Assignment -> With the pictures omitted, write out all of the listing exactly.

Given data ->
*** Begin section ***
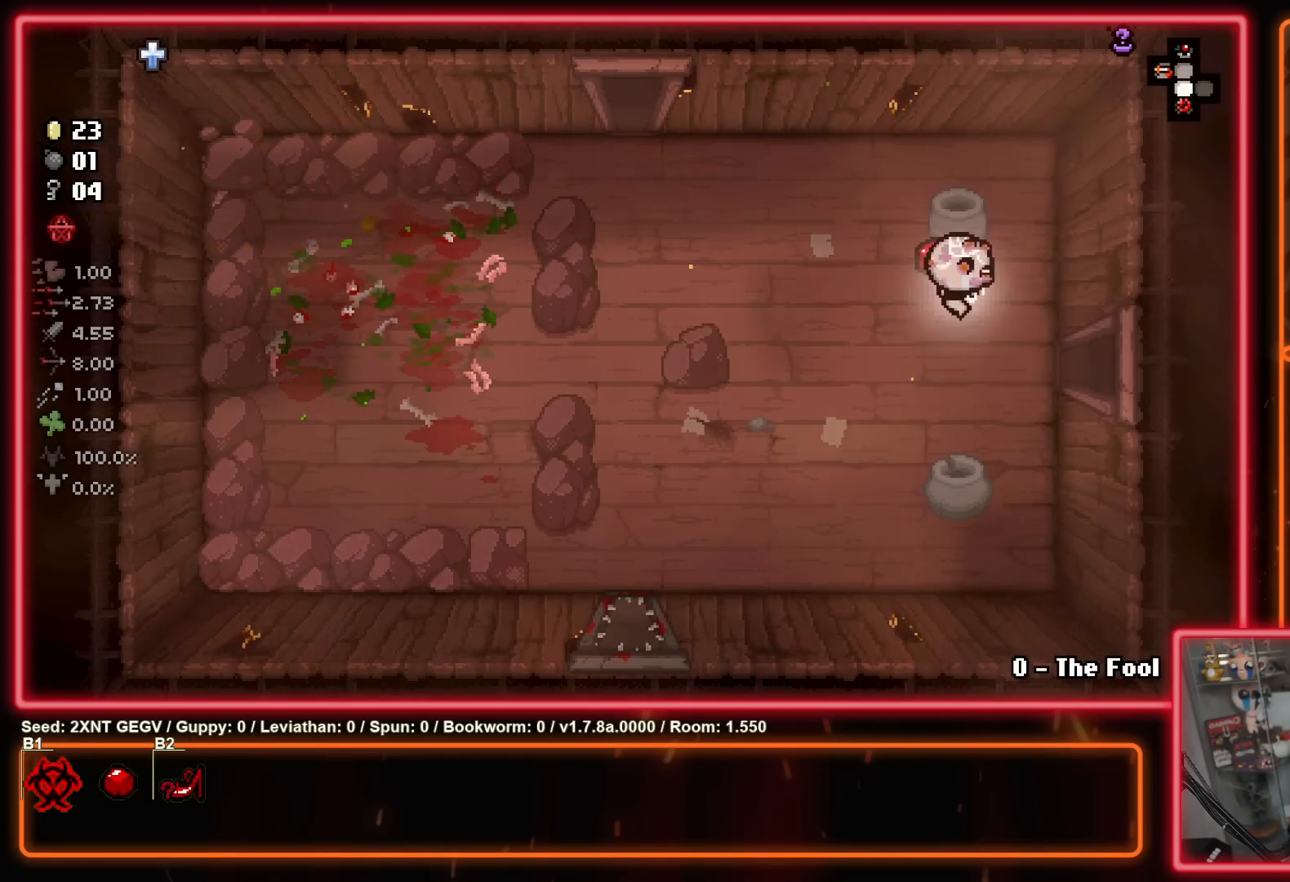
{"buttons": [], "left_stick": "right", "right_stick": "center", "events": [[50, "left_stick", "down-right"], [300, "left_stick", "right"]]}
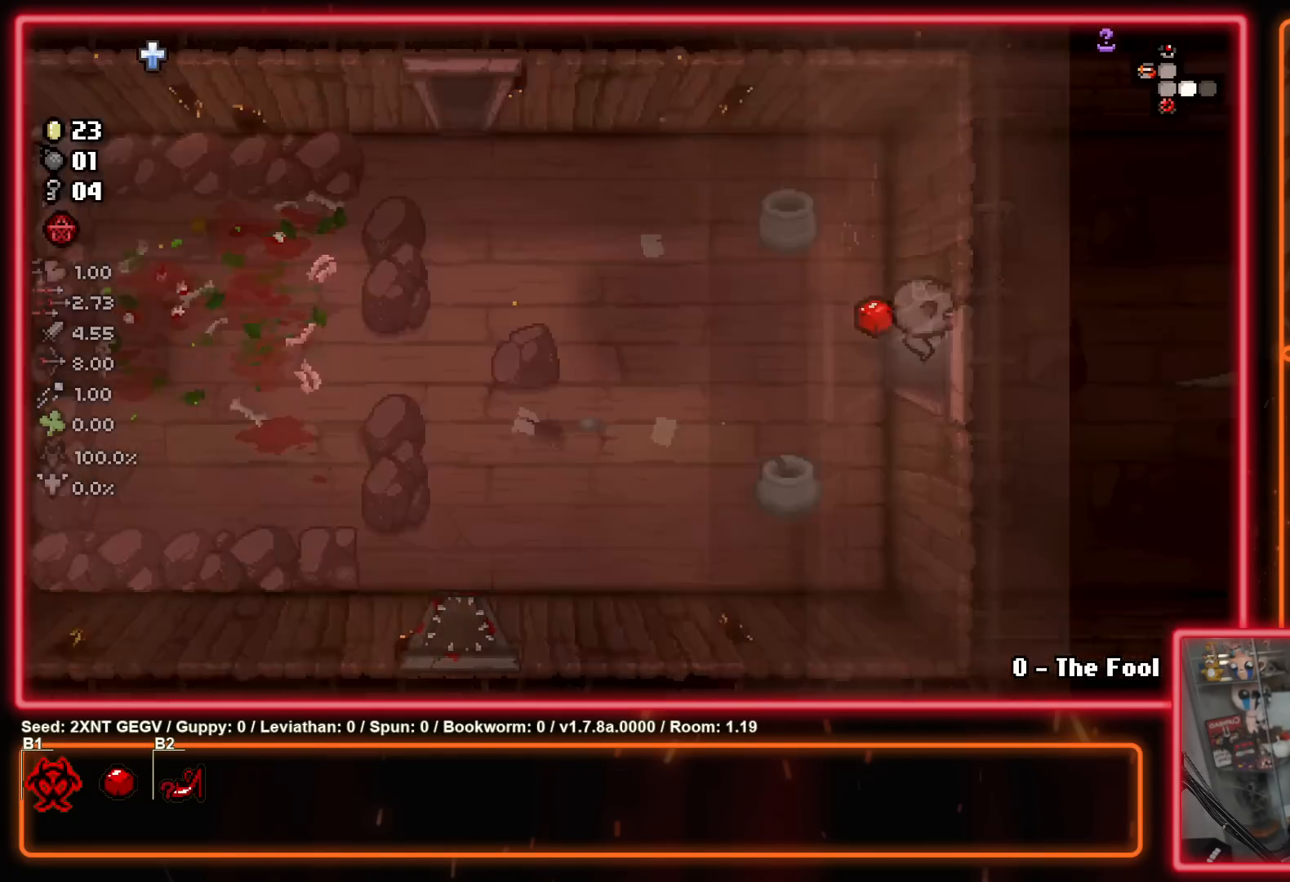
{"buttons": ["B"], "left_stick": "right", "right_stick": "center", "events": [[117, "left_stick", "center"], [200, "B", "down"], [367, "B", "up"], [450, "left_stick", "right"], [500, "B", "down"]]}
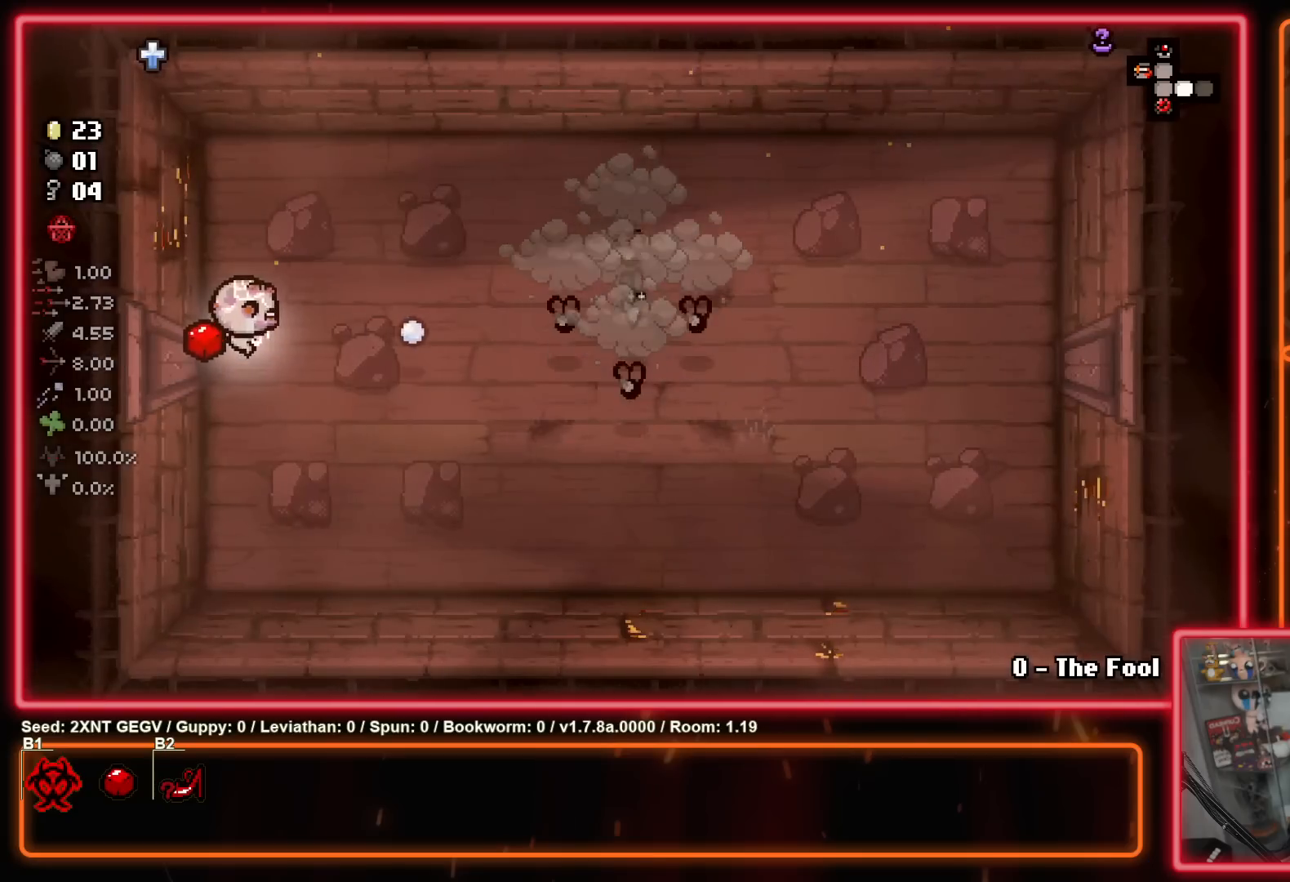
{"buttons": ["B"], "left_stick": "center", "right_stick": "center", "events": [[200, "B", "up"], [333, "B", "down"], [450, "left_stick", "center"]]}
*** End section ***
Expected answer ->
{"buttons": [], "left_stick": "right", "right_stick": "center", "events": [[50, "left_stick", "down-right"], [300, "left_stick", "right"]]}
{"buttons": ["B"], "left_stick": "right", "right_stick": "center", "events": [[117, "left_stick", "center"], [200, "B", "down"], [367, "B", "up"], [450, "left_stick", "right"], [500, "B", "down"]]}
{"buttons": ["B"], "left_stick": "center", "right_stick": "center", "events": [[200, "B", "up"], [333, "B", "down"], [450, "left_stick", "center"]]}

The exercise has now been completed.